(Description of the task) Every line of the entries below from the one containing "histopathology image demonstrates" to the one containing "expression analysis of", both ends included, must be written out exactly. No other line belongs in the answer.

Dataset excerpts:

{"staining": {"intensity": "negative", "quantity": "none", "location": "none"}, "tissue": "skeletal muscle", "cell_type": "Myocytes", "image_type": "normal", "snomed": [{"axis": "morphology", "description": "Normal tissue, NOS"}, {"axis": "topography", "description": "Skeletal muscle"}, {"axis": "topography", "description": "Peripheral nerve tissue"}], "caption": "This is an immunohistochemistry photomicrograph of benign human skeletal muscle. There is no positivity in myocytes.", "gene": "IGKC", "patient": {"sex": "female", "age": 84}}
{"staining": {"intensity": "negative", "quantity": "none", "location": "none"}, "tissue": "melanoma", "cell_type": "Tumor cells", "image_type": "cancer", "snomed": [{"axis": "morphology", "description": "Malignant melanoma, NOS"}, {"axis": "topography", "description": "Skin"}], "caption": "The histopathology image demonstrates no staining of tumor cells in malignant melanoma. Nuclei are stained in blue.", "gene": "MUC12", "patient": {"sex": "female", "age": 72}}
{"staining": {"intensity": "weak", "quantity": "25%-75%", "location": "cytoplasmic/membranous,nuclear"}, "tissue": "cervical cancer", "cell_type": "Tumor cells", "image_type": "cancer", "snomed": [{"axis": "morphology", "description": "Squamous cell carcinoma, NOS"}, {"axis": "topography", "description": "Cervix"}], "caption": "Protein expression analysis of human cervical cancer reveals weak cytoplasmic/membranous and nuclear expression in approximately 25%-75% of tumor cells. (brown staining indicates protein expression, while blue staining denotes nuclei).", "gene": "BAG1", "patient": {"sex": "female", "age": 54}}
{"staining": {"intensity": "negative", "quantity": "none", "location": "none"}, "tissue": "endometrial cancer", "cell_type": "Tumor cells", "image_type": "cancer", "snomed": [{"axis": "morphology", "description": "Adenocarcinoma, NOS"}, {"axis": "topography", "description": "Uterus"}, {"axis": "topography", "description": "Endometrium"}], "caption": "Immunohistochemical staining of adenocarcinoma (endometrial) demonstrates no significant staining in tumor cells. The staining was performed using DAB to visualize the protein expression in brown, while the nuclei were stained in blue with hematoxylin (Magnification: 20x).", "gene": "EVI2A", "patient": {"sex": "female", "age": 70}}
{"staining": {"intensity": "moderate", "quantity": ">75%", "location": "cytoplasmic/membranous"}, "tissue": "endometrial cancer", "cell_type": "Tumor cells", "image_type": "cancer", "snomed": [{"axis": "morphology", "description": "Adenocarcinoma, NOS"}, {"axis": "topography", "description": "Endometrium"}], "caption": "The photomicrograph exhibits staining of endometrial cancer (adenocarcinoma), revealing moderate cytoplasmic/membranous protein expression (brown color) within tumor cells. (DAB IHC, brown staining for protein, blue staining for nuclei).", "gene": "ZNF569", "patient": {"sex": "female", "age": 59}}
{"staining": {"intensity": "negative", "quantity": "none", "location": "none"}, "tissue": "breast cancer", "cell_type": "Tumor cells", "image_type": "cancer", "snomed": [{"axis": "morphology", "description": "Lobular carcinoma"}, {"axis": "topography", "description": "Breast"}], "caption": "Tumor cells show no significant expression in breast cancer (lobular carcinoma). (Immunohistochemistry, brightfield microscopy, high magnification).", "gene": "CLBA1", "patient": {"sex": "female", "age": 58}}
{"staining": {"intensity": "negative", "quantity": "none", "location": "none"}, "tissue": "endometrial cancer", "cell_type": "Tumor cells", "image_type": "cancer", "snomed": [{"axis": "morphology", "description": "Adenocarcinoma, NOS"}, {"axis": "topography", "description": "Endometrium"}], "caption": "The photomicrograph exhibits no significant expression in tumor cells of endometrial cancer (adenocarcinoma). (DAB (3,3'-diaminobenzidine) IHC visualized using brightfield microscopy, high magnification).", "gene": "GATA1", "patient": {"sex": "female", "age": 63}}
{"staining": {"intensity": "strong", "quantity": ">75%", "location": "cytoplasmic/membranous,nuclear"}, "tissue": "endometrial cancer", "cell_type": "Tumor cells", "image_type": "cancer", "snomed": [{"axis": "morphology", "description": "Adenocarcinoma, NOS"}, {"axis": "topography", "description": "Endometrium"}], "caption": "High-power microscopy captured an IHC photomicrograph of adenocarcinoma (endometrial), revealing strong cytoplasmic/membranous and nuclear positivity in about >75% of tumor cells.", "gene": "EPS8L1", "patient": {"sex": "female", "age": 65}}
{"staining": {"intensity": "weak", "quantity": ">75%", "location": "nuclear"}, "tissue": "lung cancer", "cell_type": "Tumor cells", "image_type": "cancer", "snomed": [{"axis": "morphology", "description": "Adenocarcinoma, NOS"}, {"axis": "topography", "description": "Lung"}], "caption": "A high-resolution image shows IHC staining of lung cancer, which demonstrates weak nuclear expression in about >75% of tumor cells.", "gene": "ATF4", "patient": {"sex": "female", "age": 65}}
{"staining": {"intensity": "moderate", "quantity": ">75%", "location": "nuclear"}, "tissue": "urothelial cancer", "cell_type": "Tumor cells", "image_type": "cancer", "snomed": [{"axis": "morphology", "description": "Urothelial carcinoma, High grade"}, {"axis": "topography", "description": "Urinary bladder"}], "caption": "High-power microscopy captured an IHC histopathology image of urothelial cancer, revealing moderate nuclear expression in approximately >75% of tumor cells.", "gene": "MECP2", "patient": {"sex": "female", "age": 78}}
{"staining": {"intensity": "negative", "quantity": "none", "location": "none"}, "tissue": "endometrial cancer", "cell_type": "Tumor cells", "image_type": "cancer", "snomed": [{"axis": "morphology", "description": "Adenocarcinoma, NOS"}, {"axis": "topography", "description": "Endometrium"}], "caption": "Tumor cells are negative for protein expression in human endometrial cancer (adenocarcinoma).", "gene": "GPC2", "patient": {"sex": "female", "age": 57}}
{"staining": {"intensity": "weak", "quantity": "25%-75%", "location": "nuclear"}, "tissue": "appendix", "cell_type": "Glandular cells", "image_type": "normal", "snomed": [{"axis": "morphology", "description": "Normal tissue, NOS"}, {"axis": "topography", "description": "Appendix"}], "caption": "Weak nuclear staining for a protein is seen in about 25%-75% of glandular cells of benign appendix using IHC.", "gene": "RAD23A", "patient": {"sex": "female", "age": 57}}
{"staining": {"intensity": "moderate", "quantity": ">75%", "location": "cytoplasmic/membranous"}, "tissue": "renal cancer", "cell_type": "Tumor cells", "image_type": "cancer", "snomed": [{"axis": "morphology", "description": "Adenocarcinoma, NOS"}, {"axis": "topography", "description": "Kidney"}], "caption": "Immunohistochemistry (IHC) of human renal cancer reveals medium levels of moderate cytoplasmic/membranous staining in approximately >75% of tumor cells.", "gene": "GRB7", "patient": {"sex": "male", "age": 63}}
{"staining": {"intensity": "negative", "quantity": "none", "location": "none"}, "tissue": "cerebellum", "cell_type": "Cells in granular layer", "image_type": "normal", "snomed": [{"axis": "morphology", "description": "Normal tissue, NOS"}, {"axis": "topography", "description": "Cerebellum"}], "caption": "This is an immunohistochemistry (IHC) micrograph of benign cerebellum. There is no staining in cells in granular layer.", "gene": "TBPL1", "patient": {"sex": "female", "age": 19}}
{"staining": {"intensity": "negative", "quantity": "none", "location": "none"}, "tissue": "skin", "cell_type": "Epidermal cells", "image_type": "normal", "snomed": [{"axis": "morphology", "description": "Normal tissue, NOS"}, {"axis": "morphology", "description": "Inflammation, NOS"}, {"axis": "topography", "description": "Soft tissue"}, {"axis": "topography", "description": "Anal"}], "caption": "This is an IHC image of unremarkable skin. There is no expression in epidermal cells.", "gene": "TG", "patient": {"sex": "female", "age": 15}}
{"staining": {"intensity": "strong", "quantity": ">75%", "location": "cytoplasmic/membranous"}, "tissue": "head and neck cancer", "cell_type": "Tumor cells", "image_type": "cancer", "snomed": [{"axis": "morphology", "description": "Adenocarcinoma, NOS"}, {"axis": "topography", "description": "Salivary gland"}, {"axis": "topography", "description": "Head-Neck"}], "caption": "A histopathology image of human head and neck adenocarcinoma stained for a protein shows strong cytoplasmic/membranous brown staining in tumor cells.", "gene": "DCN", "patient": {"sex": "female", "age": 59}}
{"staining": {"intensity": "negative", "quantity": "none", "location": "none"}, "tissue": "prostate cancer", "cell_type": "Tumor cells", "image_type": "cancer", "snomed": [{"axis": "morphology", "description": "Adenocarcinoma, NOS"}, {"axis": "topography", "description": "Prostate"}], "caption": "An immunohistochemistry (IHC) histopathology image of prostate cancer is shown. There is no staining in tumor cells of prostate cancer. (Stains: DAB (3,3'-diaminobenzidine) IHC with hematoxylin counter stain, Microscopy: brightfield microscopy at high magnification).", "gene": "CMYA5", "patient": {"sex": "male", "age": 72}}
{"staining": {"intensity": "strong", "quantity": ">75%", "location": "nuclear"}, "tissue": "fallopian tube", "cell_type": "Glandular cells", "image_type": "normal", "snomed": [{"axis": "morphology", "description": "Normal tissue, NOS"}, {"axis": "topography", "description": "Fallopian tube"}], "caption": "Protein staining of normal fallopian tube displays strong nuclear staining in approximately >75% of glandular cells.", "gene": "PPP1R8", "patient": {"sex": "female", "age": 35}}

(Answer box)
{"staining": {"intensity": "negative", "quantity": "none", "location": "none"}, "tissue": "melanoma", "cell_type": "Tumor cells", "image_type": "cancer", "snomed": [{"axis": "morphology", "description": "Malignant melanoma, NOS"}, {"axis": "topography", "description": "Skin"}], "caption": "The histopathology image demonstrates no staining of tumor cells in malignant melanoma. Nuclei are stained in blue.", "gene": "MUC12", "patient": {"sex": "female", "age": 72}}
{"staining": {"intensity": "weak", "quantity": "25%-75%", "location": "cytoplasmic/membranous,nuclear"}, "tissue": "cervical cancer", "cell_type": "Tumor cells", "image_type": "cancer", "snomed": [{"axis": "morphology", "description": "Squamous cell carcinoma, NOS"}, {"axis": "topography", "description": "Cervix"}], "caption": "Protein expression analysis of human cervical cancer reveals weak cytoplasmic/membranous and nuclear expression in approximately 25%-75% of tumor cells. (brown staining indicates protein expression, while blue staining denotes nuclei).", "gene": "BAG1", "patient": {"sex": "female", "age": 54}}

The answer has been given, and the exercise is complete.